Tareas a realizar -
(1) Enumere las ciudades donde, según el fragmento del documento, quien narra compró un libro o estuvo de viaje.
(2) Responda a partir del fragmento del documento:
(a) ¿De qué año es la edición titulada So laß ich mich zu träumen gehen?
(b) ¿De qué color son las Duineser Elegien de 1940?
(c) ¿A quién se atribuye la autoría del otro libro color mostaza que aparece en Morgana?
(3) Reproduzca el pasaje del fragmento del documento que comienza en "Hice aparecer mi" y continúa hasta "de los sueños.".

Fragmento del documento -
Hice aparecer mi libro en mi libro: en Morgana en Duino me refiero a un tomito color mostaza que compré en Basilea. Me confundí, mezclé dos libros: el color mostaza (si es que ese color cabe llamarlo así) fue otro, otra peculiar adquisición en una librería de Mainz, un día que pasé allí en un viaje que hice a Frankfurt am Main, me parece, que el año siguiente. Es una edición parcial de las Cartas a Benvenuta (que tan importantes son también en Morgana) que aparece con el título de So laß ich mich zu träumen gehen. La edición es de 1949. Las Duineser Elegien de 1940 son más bien marrones, o color teja. Nunca corregí el error, es interesante que el narrador (que no es, que no puede nunca ser el autor, y que tampoco puede dejar de serlo) se equivoque en el recuerdo. Hay otro libro color mostaza en Morgana, y su autoría es de los sueños.

Líneas de datos -
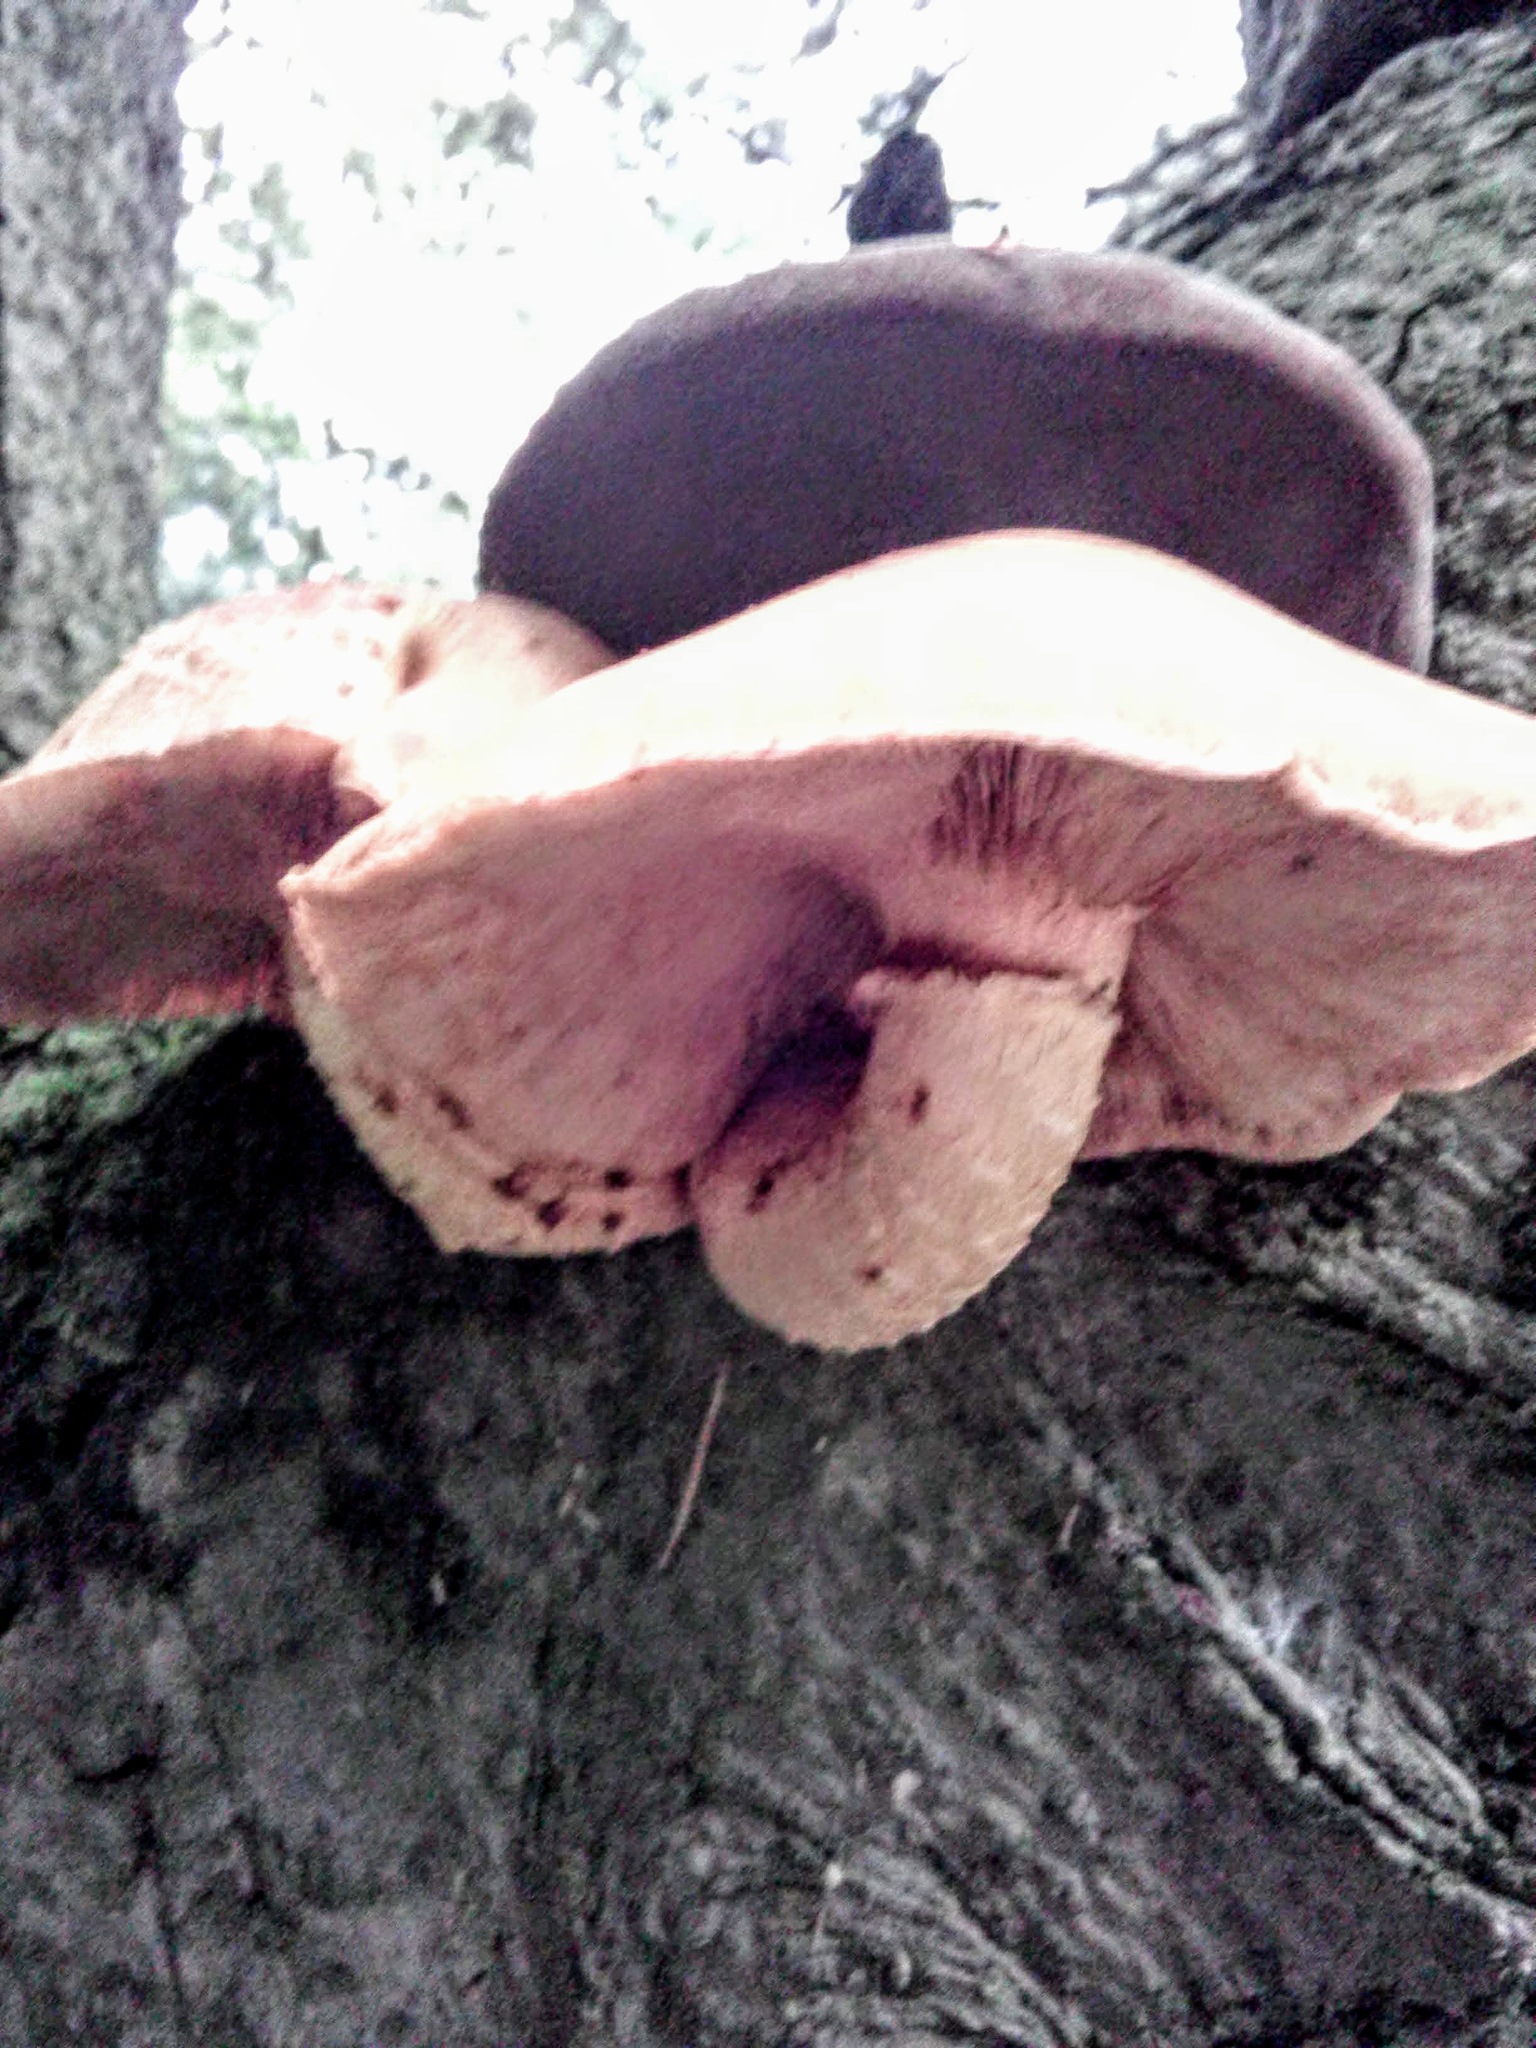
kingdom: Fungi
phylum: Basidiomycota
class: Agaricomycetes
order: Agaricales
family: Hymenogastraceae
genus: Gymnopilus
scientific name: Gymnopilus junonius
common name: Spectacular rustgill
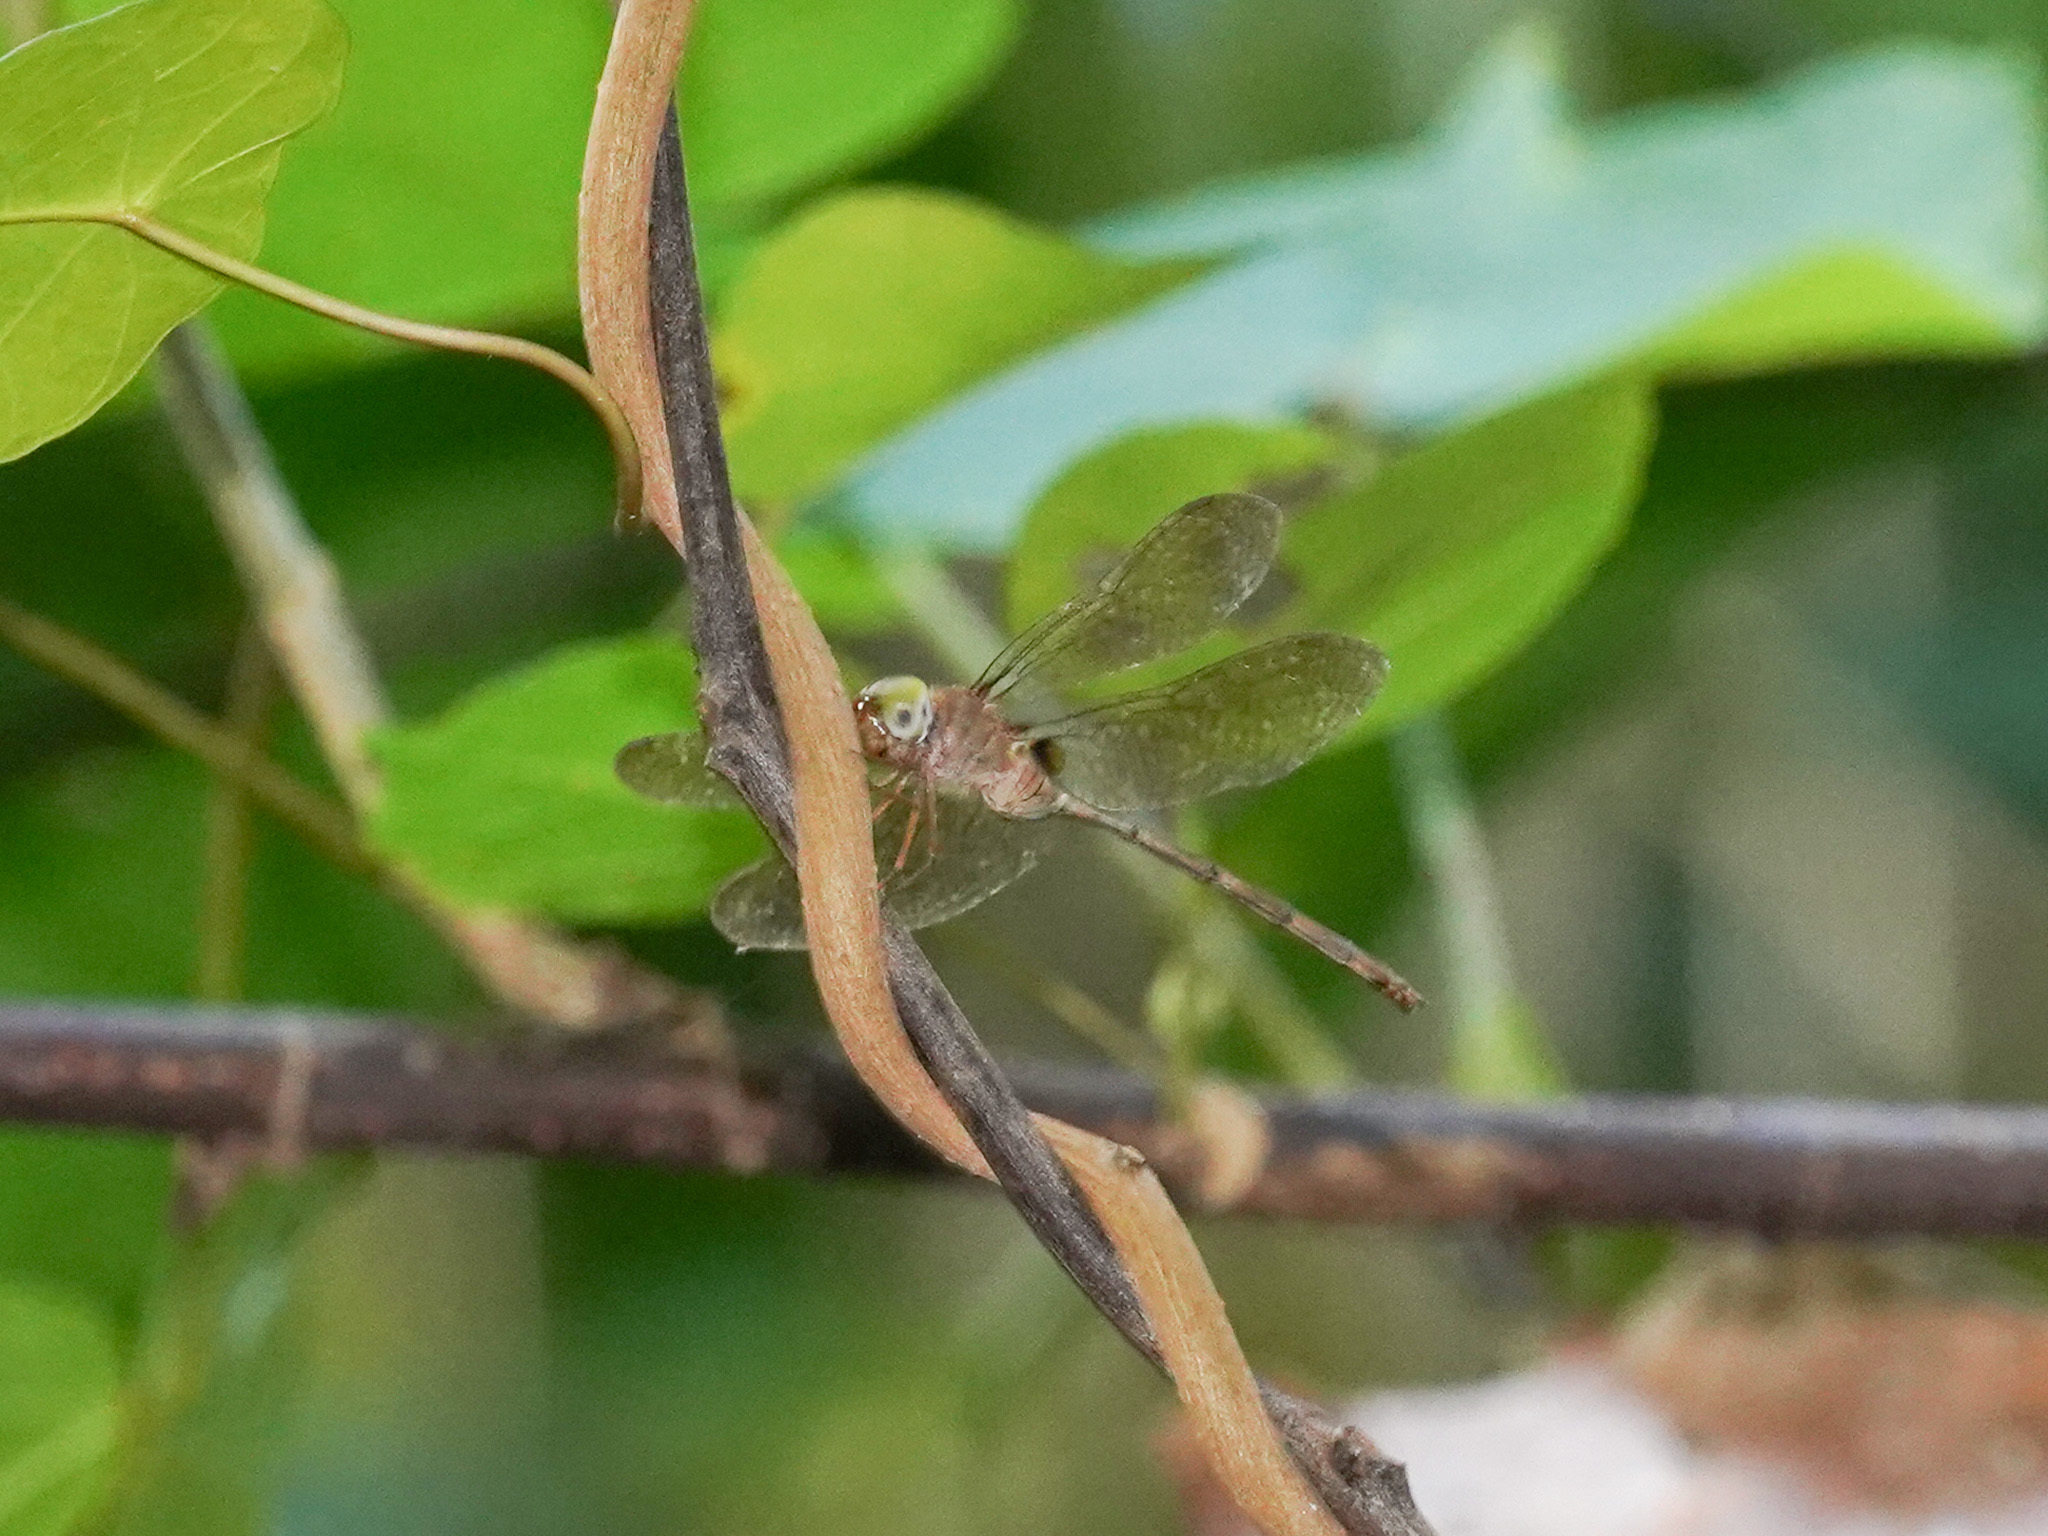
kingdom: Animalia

Las respuestas -
(1) Basilea, Mainz y Frankfurt am Main.

(2)
(a) De 1949.
(b) Más bien marrones, o color teja.
(c) A los sueños.

(3)
Hice aparecer mi libro en mi libro: en Morgana en Duino me refiero a un tomito color mostaza que compré en Basilea. Me confundí, mezclé dos libros: el color mostaza (si es que ese color cabe llamarlo así) fue otro, otra peculiar adquisición en una librería de Mainz, un día que pasé allí en un viaje que hice a Frankfurt am Main, me parece, que el año siguiente. Es una edición parcial de las Cartas a Benvenuta (que tan importantes son también en Morgana) que aparece con el título de So laß ich mich zu träumen gehen. La edición es de 1949. Las Duineser Elegien de 1940 son más bien marrones, o color teja. Nunca corregí el error, es interesante que el narrador (que no es, que no puede nunca ser el autor, y que tampoco puede dejar de serlo) se equivoque en el recuerdo. Hay otro libro color mostaza en Morgana, y su autoría es de los sueños.